NetScape Cookies offer an implementation mechanism for the `statefull
dialogs' I talked about earlier, and this is a very good thing. What
is wrong with them is that better implementation mechanisms for
`statefull dialogs' are possible. Disadvantages of cookies:
1) Privacy: NetScape Cookies, especially the kind that is persistent
between sessions (using the expires=DATE part of the proposal),
greatly increase the possibilities for marketing departments to track
my actions, especially if multiple commercial sites decide to share
their logging info.
Of course, my browser could have a feature asking me whether I want to
allow a site to set any cookies. But how many browser writers would
implement such a privacy dialog, and how many users would enable it?
The point is that other mechanisms would allow `statefull dialogs'
with much less loss of privacy (for the lazy user).

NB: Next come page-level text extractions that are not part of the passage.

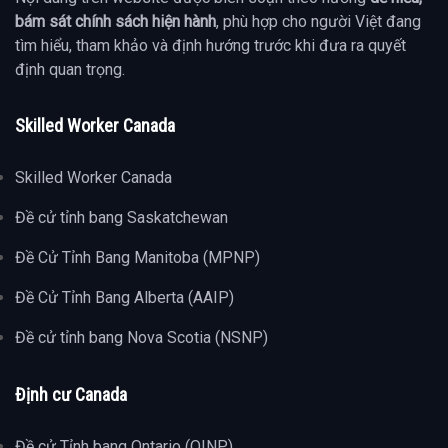
bám sát chính sách hiện hành
, phù hợp cho người Việt đang
tìm hiểu, tham khảo và định hướng trước khi đưa ra quyết
định quan trọng.
Skilled Worker Canada
Skilled Worker Canada
Đề cử tỉnh bang Saskatchewan
Đề Cử Tỉnh Bang Manitoba (MPNP)
Đề Cử Tỉnh Bang Alberta (AAIP)
Đề cử tỉnh bang Nova Scotia (NSNP)
Định cư Canada
Đề cử Tỉnh bang Ontario (OINP)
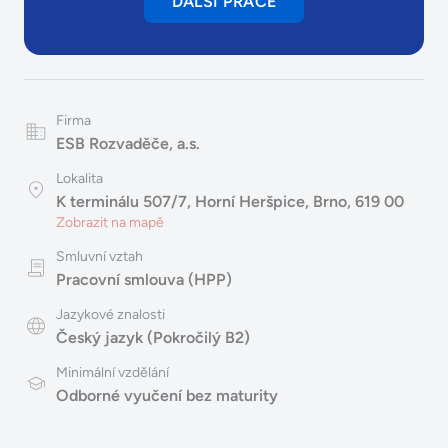
DALŠÍ PRÁCE
Firma
ESB Rozvaděče, a.s.
Lokalita
K terminálu 507/7, Horní Heršpice, Brno, 619 00
Zobrazit na mapě
Smluvní vztah
Pracovní smlouva (HPP)
Jazykové znalosti
Český jazyk (Pokročilý B2)
Minimální vzdělání
Odborné vyučení bez maturity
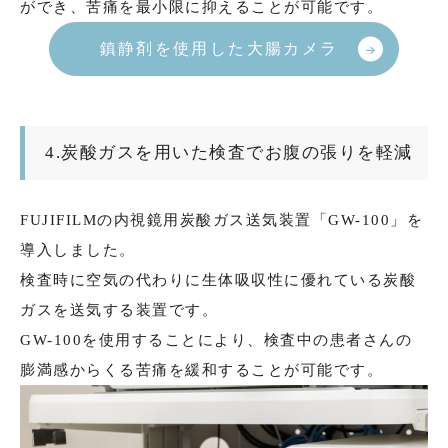
ができ、苦痛を最小限に抑えることが可能です。
鎮静剤を使用した大腸カメラ
4.炭酸ガスを用いた検査でお腹の張りを軽減
FUJIFILMの内視鏡用炭酸ガス送気装置「GW-100」を
導入しました。
検査時に空気の代わりに生体吸収性に優れている炭酸
ガスを送気する装置です。
GW-100を使用することにより、検査中の患者さんの
膨満感からくる苦痛を緩和することが可能です。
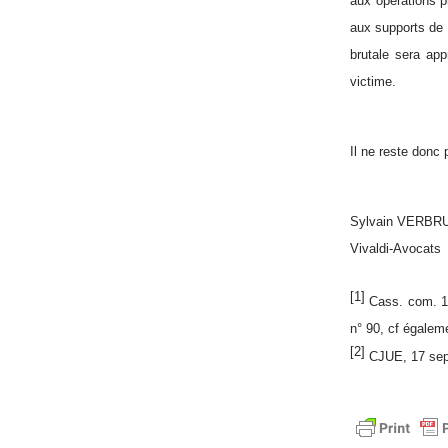
aux opérations p
aux supports de 
brutale sera app
victime.
Il ne reste donc 
Sylvain VERB
Vivaldi-Avocats
[1]
Cass. com. 18 
n° 90, cf égalem
[2]
CJUE, 17 sep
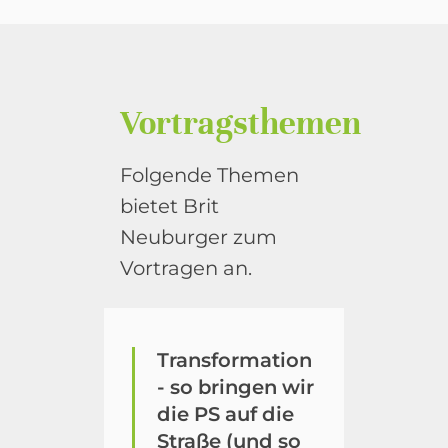
Vortragsthemen
Folgende Themen
bietet Brit
Neuburger zum
Vortragen an.
Transformation
- so bringen wir
die PS auf die
Straße (und so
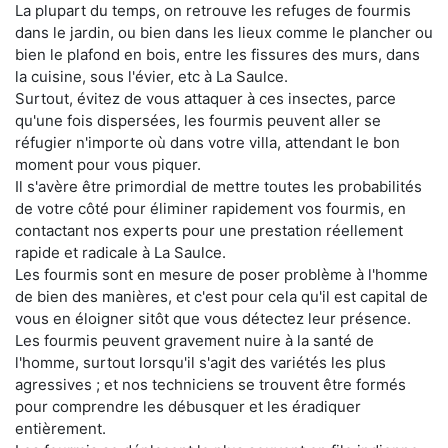
La plupart du temps, on retrouve les refuges de fourmis
dans le jardin, ou bien dans les lieux comme le plancher ou
bien le plafond en bois, entre les fissures des murs, dans
la cuisine, sous l'évier, etc à La Saulce.
Surtout, évitez de vous attaquer à ces insectes, parce
qu'une fois dispersées, les fourmis peuvent aller se
réfugier n'importe où dans votre villa, attendant le bon
moment pour vous piquer.
Il s'avère être primordial de mettre toutes les probabilités
de votre côté pour éliminer rapidement vos fourmis, en
contactant nos experts pour une prestation réellement
rapide et radicale à La Saulce.
Les fourmis sont en mesure de poser problème à l'homme
de bien des manières, et c'est pour cela qu'il est capital de
vous en éloigner sitôt que vous détectez leur présence.
Les fourmis peuvent gravement nuire à la santé de
l'homme, surtout lorsqu'il s'agit des variétés les plus
agressives ; et nos techniciens se trouvent être formés
pour comprendre les débusquer et les éradiquer
entièrement.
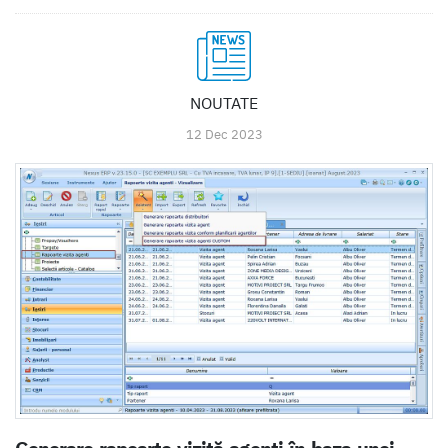
NOUTATE
12 Dec 2023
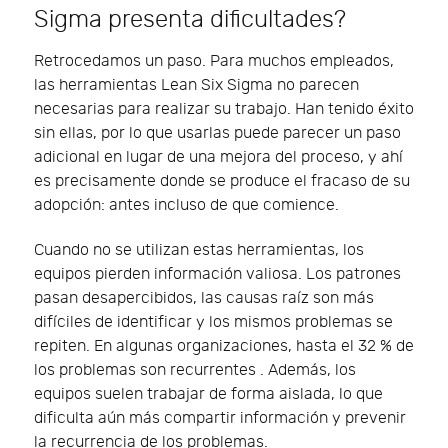
Sigma presenta dificultades?
Retrocedamos un paso. Para muchos empleados,
las herramientas Lean Six Sigma no parecen
necesarias para realizar su trabajo. Han tenido éxito
sin ellas, por lo que usarlas puede parecer un paso
adicional en lugar de una mejora del proceso, y ahí
es precisamente donde se produce el fracaso de su
adopción: antes incluso de que comience.
Cuando no se utilizan estas herramientas, los
equipos pierden información valiosa. Los patrones
pasan desapercibidos, las causas raíz son más
difíciles de identificar y los mismos problemas se
repiten. En algunas organizaciones, hasta el 32 % de
los problemas son recurrentes . Además, los
equipos suelen trabajar de forma aislada, lo que
dificulta aún más compartir información y prevenir
la recurrencia de los problemas.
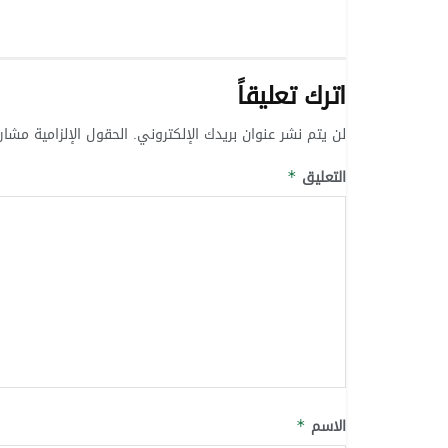
اترك تعليقاً
لن يتم نشر عنوان بريدك الإلكتروني.
الحقول الإلزامية مشار 
التعليق
*
الاسم
*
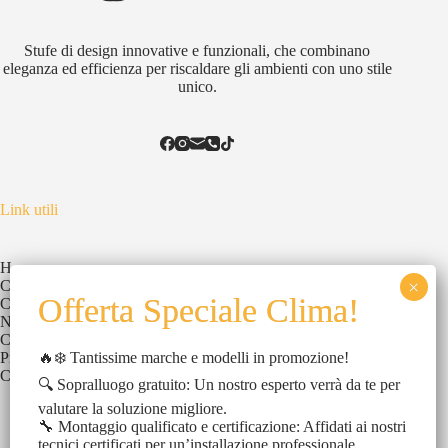
Stufe di design innovative e funzionali, che combinano
eleganza ed efficienza per riscaldare gli ambienti con uno stile
unico.
Link utili
Home
Chi Siamo
Catalogo
News
Contatti
🔥❄️ Tantissime marche e modelli in promozione!
Privacy Policy
Cookies Policy
🔍 Sopralluogo gratuito: Un nostro esperto verrà da te per
valutare la soluzione migliore.
🔧 Montaggio qualificato e certificazione: Affidati ai nostri
tecnici certificati per un’installazione professionale.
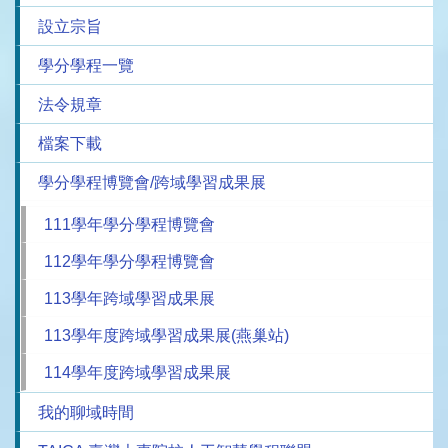
設立宗旨
學分學程一覽
法令規章
檔案下載
學分學程博覽會/跨域學習成果展
111學年學分學程博覽會
112學年學分學程博覽會
113學年跨域學習成果展
113學年度跨域學習成果展(燕巢站)
114學年度跨域學習成果展
我的聊域時間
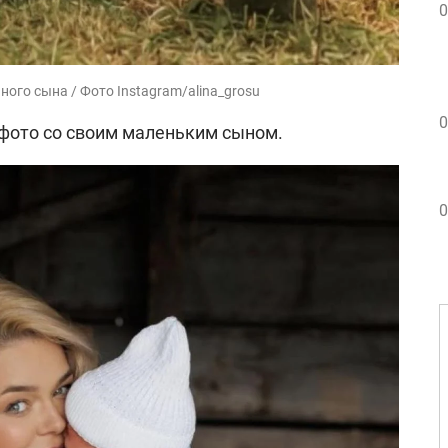
0
ого сына / Фото Instagram/alina_grosu
0
фото со своим маленьким сыном.
0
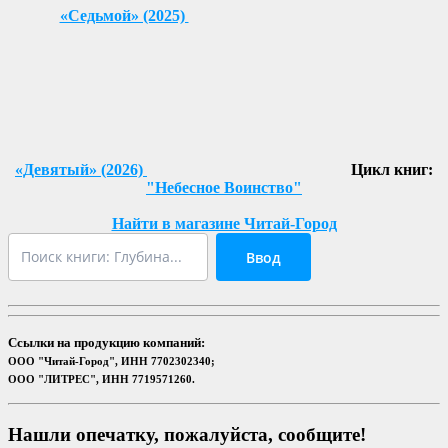
«Седьмой» (2025)
«Девятый» (2026)
Цикл книг:
"Небесное Воинство"
Найти в магазине Читай-Город
Ввод
Ссылки на продукцию компаний:
ООО "Читай-Город", ИНН 7702302340;
ООО "ЛИТРЕС", ИНН 7719571260.
Нашли опечатку, пожалуйста, сообщите!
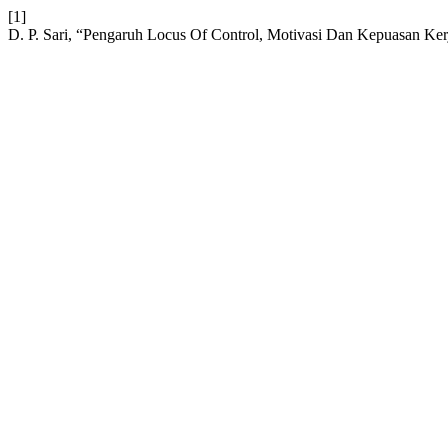
[1]
D. P. Sari, “Pengaruh Locus Of Control, Motivasi Dan Kepuasan K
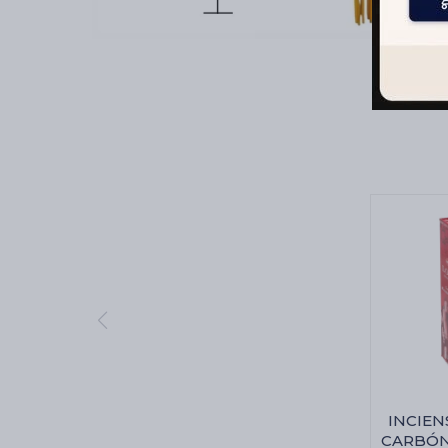
INCIEN
CARBÓN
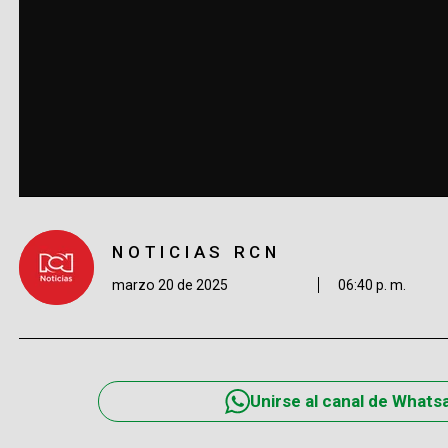
NOTICIAS RCN
marzo 20 de 2025
06:40 p. m.
Unirse al canal de Whats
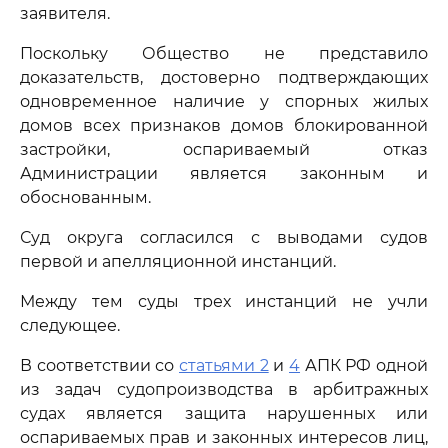
заявителя.
Поскольку Общество не представило
доказательств, достоверно подтверждающих
одновременное наличие у спорных жилых
домов всех признаков домов блокированной
застройки, оспариваемый отказ
Администрации является законным и
обоснованным.
Суд округа согласился с выводами судов
первой и апелляционной инстанций.
Между тем суды трех инстанций не учли
следующее.
В соответствии со
статьями 2
и
4
АПК РФ одной
из задач судопроизводства в арбитражных
судах является защита нарушенных или
оспариваемых прав и законных интересов лиц,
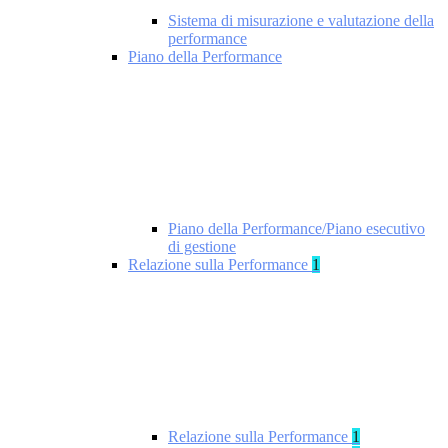
Sistema di misurazione e valutazione della
performance
Piano della Performance
Piano della Performance/Piano esecutivo
di gestione
Relazione sulla Performance
1
Relazione sulla Performance
1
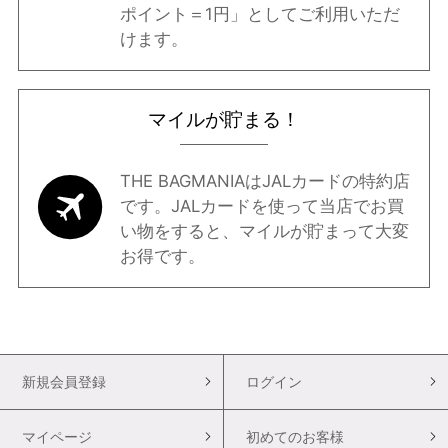
ポイント＝1円」としてご利用いただ
けます。
マイルが貯まる！
THE BAGMANIAはJALカードの特約店
です。JALカードを使って当店でお買
い物をすると、マイルが貯まって大変
お得です。
新規会員登録
ログイン
マイページ
初めてのお客様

2) Time to availability: Compared to adding a session-id, adding
cookie support to a browser takes considerable effort on behalf of the
browser author. If we want workable `statefull dialog' support by all
popular browsers as soon as possible, it makes more sense to
standardize the session-id solution.
One of the benefits of the cookie solution over the session-id
solution is that cookies lessen the need for server-side databases
containing session state. This would make the life of service authors
As a service author, I have found that implementing such server-side
databases is one of the least of my problems. I'd rather have the
session-id solution N months from now than have the cookie solution,
which is a tiny bit easier to use, after N+M months. If session-id is
available after N months, a library for making server-side session
databases will be available one month later anyway.